Scientists ecstatic over 'new age' beginning

The final testing of The Large Hadron Collider – the world's largest underground particle accelerator – was completed successfully in Switzerland on Wednesday, according to European Organisation for Nuclear Research (CER

Scientists have successfully activated particle beams within the 27-kilometre long ring and started collecting experimental data.

If the results of the final test are deemed successful, the next launch of the particles will be set on a colliding course.

“It’s a moment when the universe was created, so energy density was much higher. There was an incredible number of particles, most of which though, were not stable. Recreating this density we hope to create these particles too. So we are moving closer to our understanding of the Big Bang,” Pavel Nevsky Senior scientist of CERN Laboratory said prior to the launch.

Concerns denied

The Collider has been described as tampering with nature by some.

Sceptics have filed suits in the European Court of Human Rights to stop the experiment. Concerns are that the Collider might create micro ‘black holes’ that would swallow the planet.

The project’s scientists – some of whom have been getting death threats – have flatly denied the concerns, vowing they took all the necessary safety measures.

This is the fifth operating particle collider in the history of science. The fourth one – The Relativistic Heavy Ion Collider (RHIC) – faced similar fears, when launched in 2000 and proved them groundless.

Seven thousand minds in work

Some 7,000 scientists from 80 countries are operating the LHC in a hope to find a previously unseen kind of particles. Dozens of grand unified theories will be proven true or false.

The most significant of these theories is the Higgs mechanism for generating elementary particle masses. Physicists have long puzzled over how particles acquire mass.

Others deal with issues like quark masses, gravity, symmetry between matter and antimatter, extra dimensions, the nature of dark matter and dark energy, as well as the possibility of time travel.

Hawking doesn’t believe in ‘God particle’

One of the most famous physicists in the world, Briton Stephen Hawking, has bet $100 that the Higgs boson – a hypothetical massive scalar elementary particle, very unstable and thus not yet observed in material world – won’t be observed this time either.

“I think it will be much more exciting if we don't find the Higgs. That will show something is wrong, and we need to think again,” Hawking said in an interview to BBC radio.
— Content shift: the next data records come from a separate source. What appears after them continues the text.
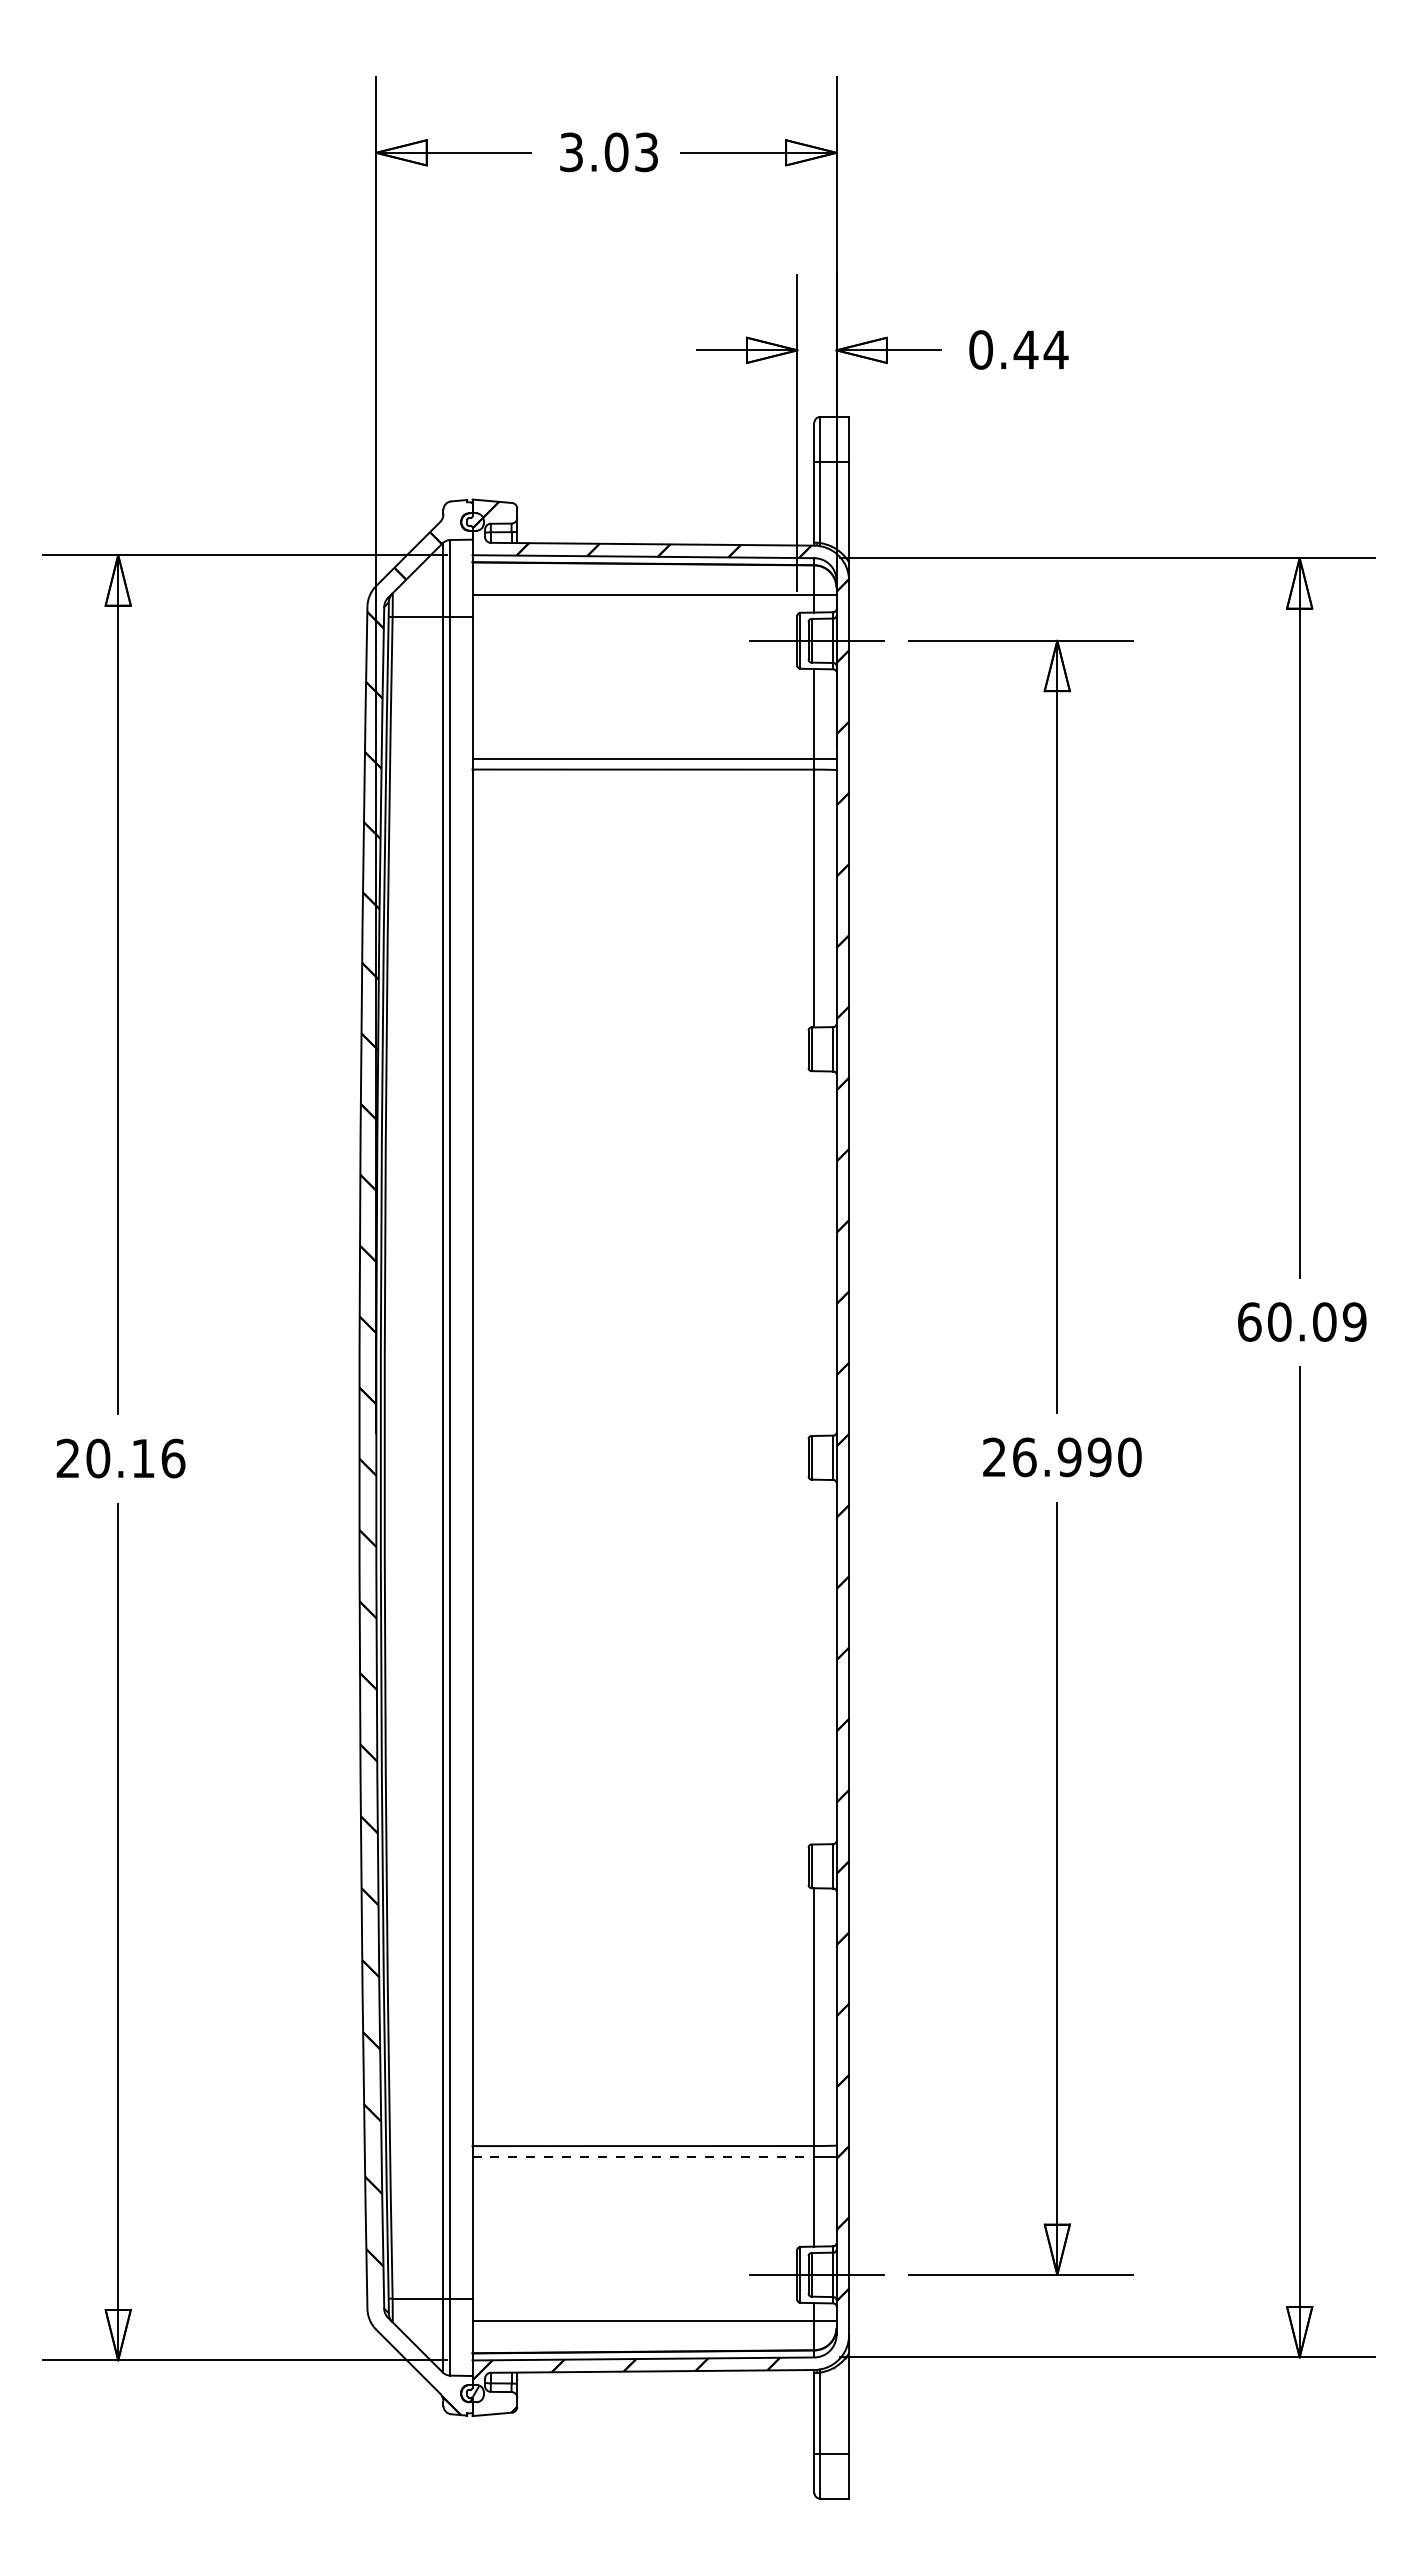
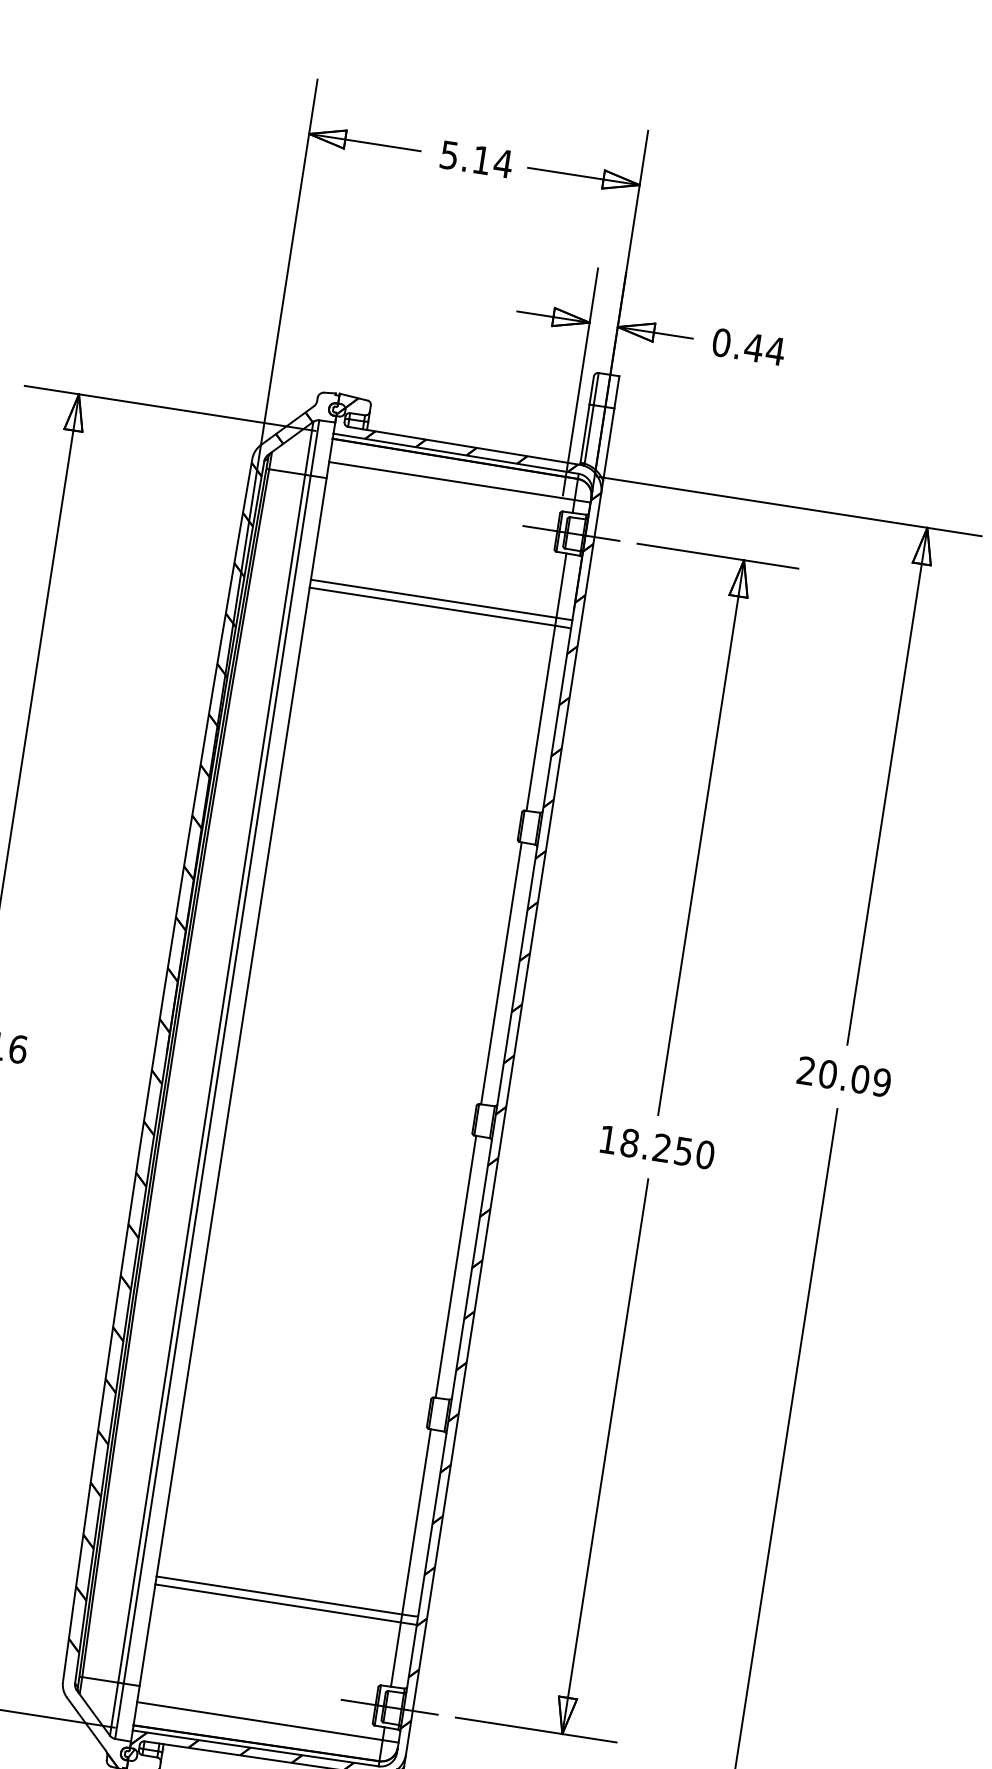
text: (609, 152) -> (476, 159), 3.03 -> 5.14
line: (814, 1253) -> (501, 973), added
text: (1249, 1321) -> (806, 1070), 60.09 -> 20.09
text: (1047, 1457) -> (646, 1145), 26.990 -> 18.250
line: (814, 1661) -> (456, 1266), added
line: (643, 2157) -> (278, 1603), dashed -> solid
In 1964 Peter Higgs (certain others did it separately at the same period), came up with an idea that there must exist a background field passing through which particles would acquire mass by being dragged through a mediator.
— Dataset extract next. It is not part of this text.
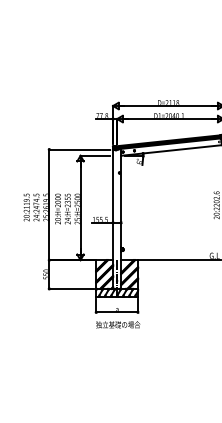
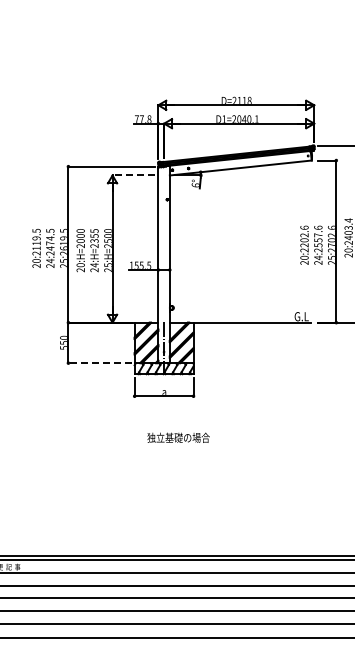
line: (95, 155) -> (133, 175), solid -> dashed
line: (71, 289) -> (99, 363), solid -> dashed
text: (118, 324) -> (178, 437), moved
The mediator was dubbed the Higgs Boson, later becoming known as the ‘God Particle’, as it is theoretically everywhere but remains elusive.

According to Hawking, the Collider will increase the energy at which we can study particle interactions by a factor of four, which may lead to discovery of supersymmetric partners to known particles.

“Their existence would be a key confirmation of string theory, and they could make up the mysterious dark matter that holds galaxies together,” he said.